Ege Yıldırım
Ege Yıldırım

Reputation: 435

OpenCV Should I use smart pointers to prevent memory leak

i have a OpenCV program for preprocessing and detecting text area for OCR.

For example in this part of program:

    cv::Mat image;
    cv::Mat outImage;
    cv::Mat image_blurred_5x5_kernel;

    cv::resize(image, outImage, cv::Size(), .75, .75);
    cv::GaussianBlur(image, image_blurred_3x3_kernel, cv::Size(3, 3), 0);

The program creates 3 images; original, resized and blurred one. I'm only going to use the last image i acquired. For example after resizing the original image and storing it in some variable, i won't be using original image anymore.

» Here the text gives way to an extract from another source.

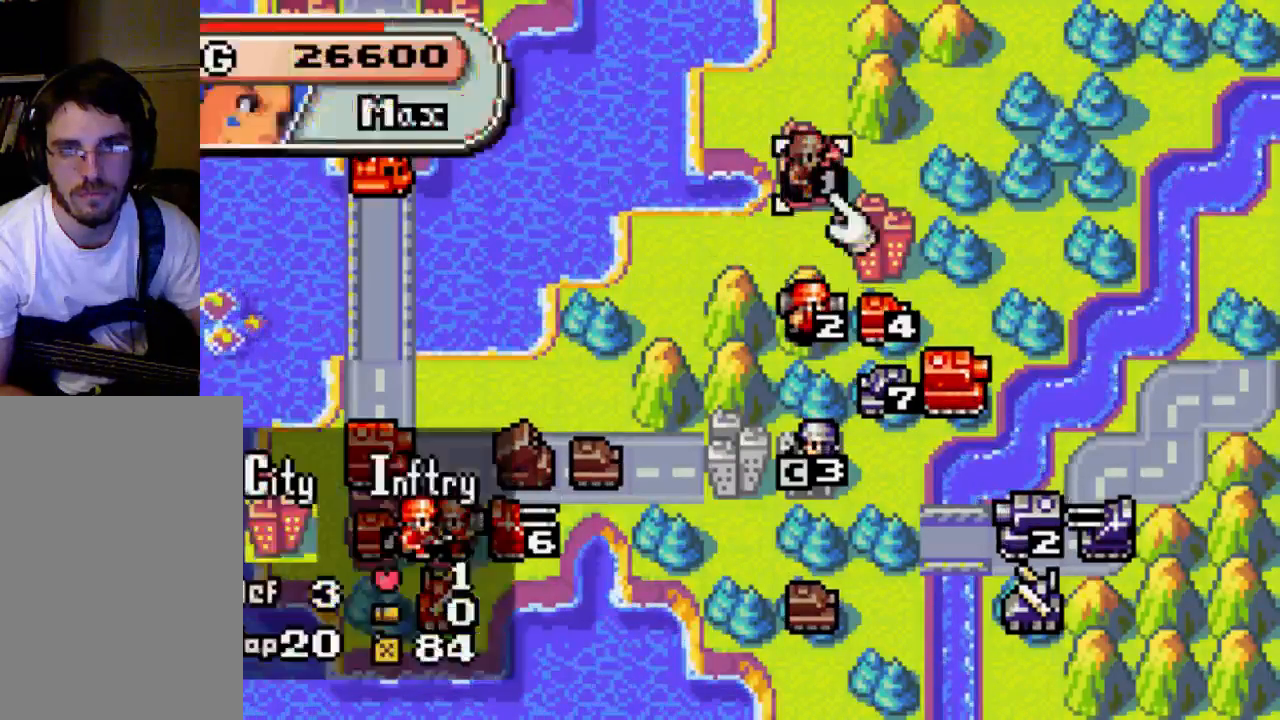
{"buttons": ["B"], "left_stick": "center", "right_stick": "center", "events": [[67, "DPAD_DOWN", "up"], [200, "DPAD_DOWN", "down"], [300, "DPAD_DOWN", "up"], [500, "B", "down"]]}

but as you see i created and used objects themselves, i am wondering is using smart pointers would result in better memory control? Or destructors are enough for this and difference between two methods is negligible? Execution time is my priority, rather than space usage.

Upvotes: 2

Views: 521

Answers (1)

Mikael H
Mikael H

Reputation: 1383

cv::Mat is itself managing its resources, which will be released when the destructor is called. Since you put them on the stack, that will be handled automatically when you go out of scope.

You should use smart pointers if you were not putting the objects on the stack, i.e.

cv::Mat* image_ptr = new cv::Mat; // now you need to handle memory, since the allocated object will not be deleted automatically when changing scope
auto image_smart_pointer = std::make_unique<cv::Mat>(); // allocated object will be deallocated correctly when changing scope, since image_smart_pointer is destructed at change of scope.